Ils l’ont étonnamment été par la princesse Grace, qui aimait passer dans ce monde, jouer à Alice en disparaissant sous terre dans ce lieu humide et voûté. Elle y organisait des dîners avec des stars de passage, notamment un, resté célèbre, pour son vingtième anniversaire de mariage. Aujourd’hui, ce sont les cavistes et sommeliers, rompus à ce classement souterrain, dirigés par un affable Monégasque, Gennaro Lorio, qui en troublent la quiétude. Ils font remonter chaque jour des centaines de bouteilles vers les hôtels, restaurants et casinos de la Monte-Carlo SBM, une société âgée de cent cinquante ans.

150 jours pour déguster

La SBM a choisi de mettre pour la première fois en scène son trésor. 150 ans, 150 vins, 150 jours. De grands bordeaux peuvent être dégustés au verre pendant 150 jours depuis le samedi 22 juin dans les établissements du groupe, à des prix élevés mais pourtant « avec une faible marge » puisqu’il s’agit d’une opération promotionnelle. Qu’on en juge. De 20 euros pour les moins chers, on accède à de très beaux noms (château-d’yquem 2006 ou cos-d’estournel 2007) à partir de 50 euros. Un verre d’un prestigieux premier grand cru classé coûtera un peu plus de 100 euros. Le millésime 1999 de Petrus est proposé à 150 euros. Le vin le plus cher de la dégustation est un rarissime et éblouissant pomerol, le-pin 2000, à 190 euros le verre. Autant dire qu’il est préférable de le déguster lentement, de savourer la plus petite gorgée.

Pour transformer cette opération en événement, la SBM avait mis les petits plats dans les grands, en l’occurrence ceux du chef Alain Ducasse, qui dirige le restaurant Louis XV dans l’hôtel. Elle a invité une trentaine de propriétaires ou représentants de grands châteaux bordelais à la dégustation exceptionnelle de ces 150 vins à l’Hôtel de Paris, devant lequel une vigne éphémère a été plantée. Le tout en présence de personnalités monégasques comme le prince Albert ou le milliardaire russe Dmitry Rybolovlev, président du club de foot de Monaco.

Une image à changer

Mais il y a derrière la mise en valeur de cette cave un motif plus terre à terre et un constat moins réjouissant pour les bordeaux. Même sur ce rocher où l’on dépense sans compter, ils ont plutôt l’image de vins chers et moins faciles à boire que ceux issus de vignobles d’autres régions ou pays.

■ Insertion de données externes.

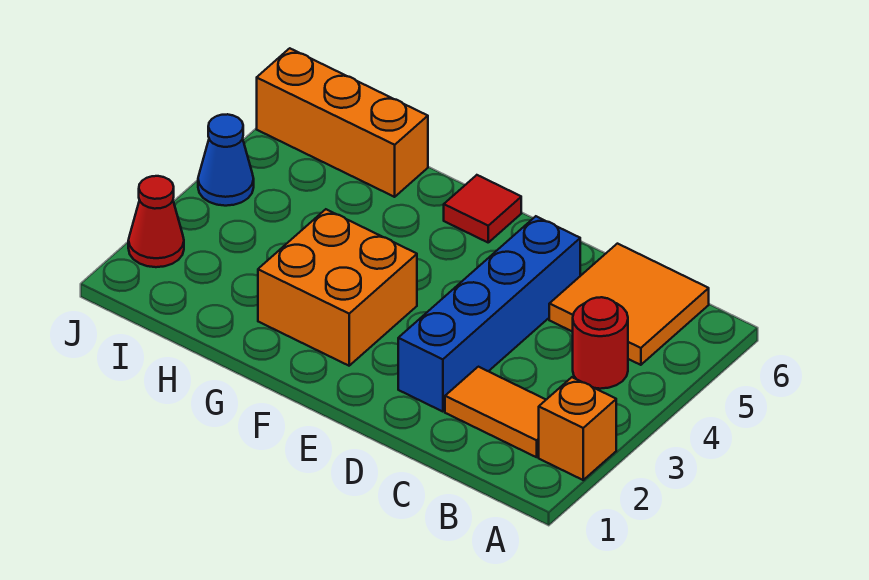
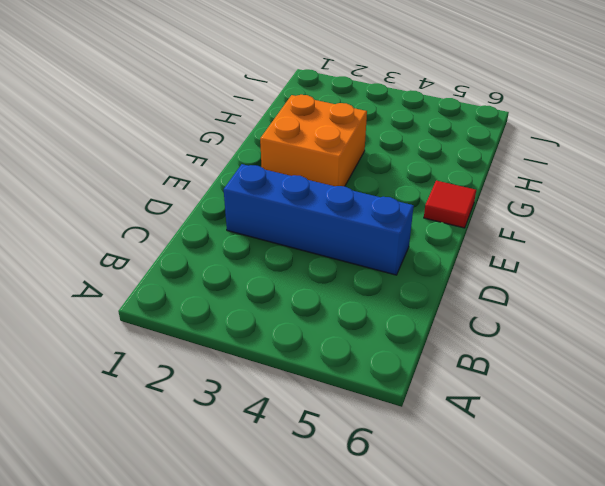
none -> orange 1x1 brick [539,377,616,480]
none -> orange 1x2 tile [445,367,546,457]

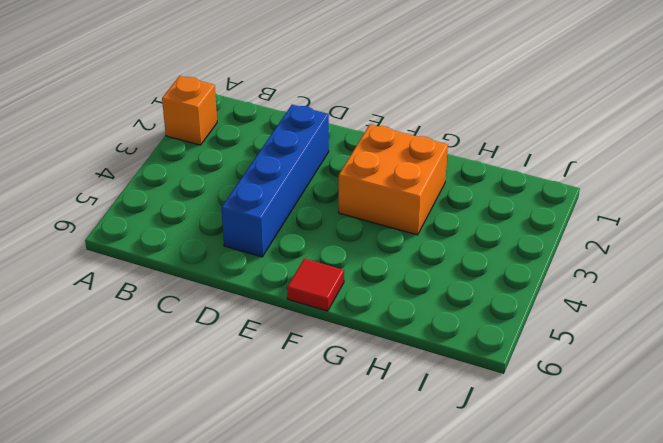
none -> orange 1x2 tile [445,367,546,457]
none -> red 1x1 round brick [573,297,628,389]

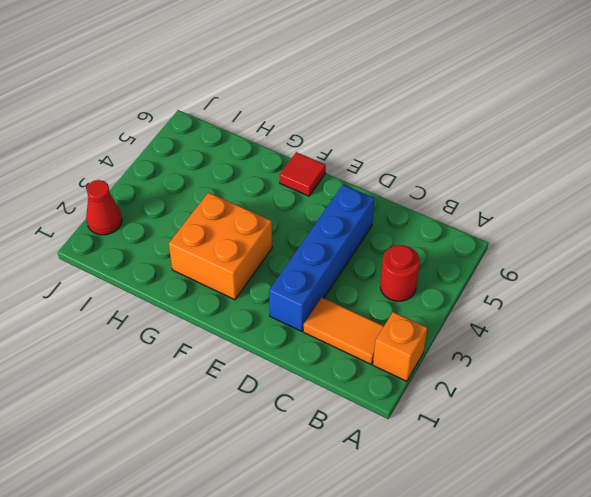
none -> orange 2x2 tile [549,244,709,365]
none -> orange 1x3 brick [257,48,428,197]

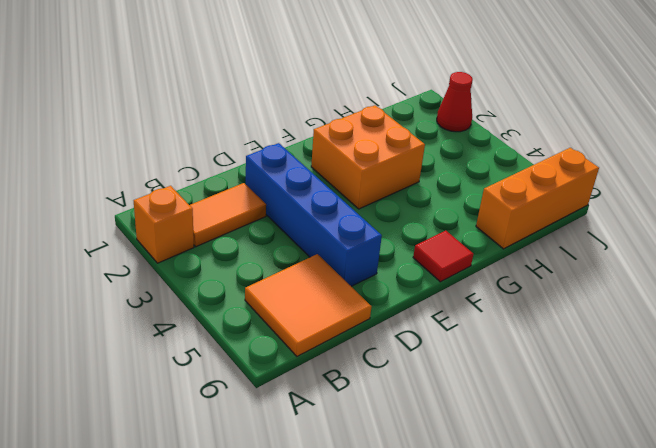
none -> red 1x1 round brick [573,297,628,389]
none -> blue 1x1 cone [198,114,254,206]

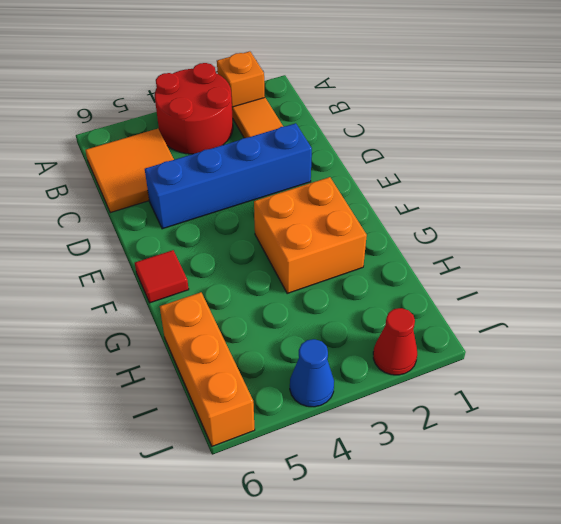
red 2x2 round brick [155,63,233,154] -> red 1x1 round brick [573,297,628,389]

Les chefs sommeliers qui dirigent la cave de l’Hôtel de Paris n’en achètent d’ailleurs pratiquement plus. « En tous les cas plus de vins vieux », admet Gennaro Lorio. Les millésimes récents ont désormais la cote. Les bordeaux ont certes gardé tout leur prestige, mais ils n’ont pas encore pris, à Monaco tout au moins, le coup de jeune de beaucoup d’autres produits de luxe. Ils y dorment en paix comme de vénérables vieillards, en attendant peut-être une seconde jeunesse, faute de l’éternité.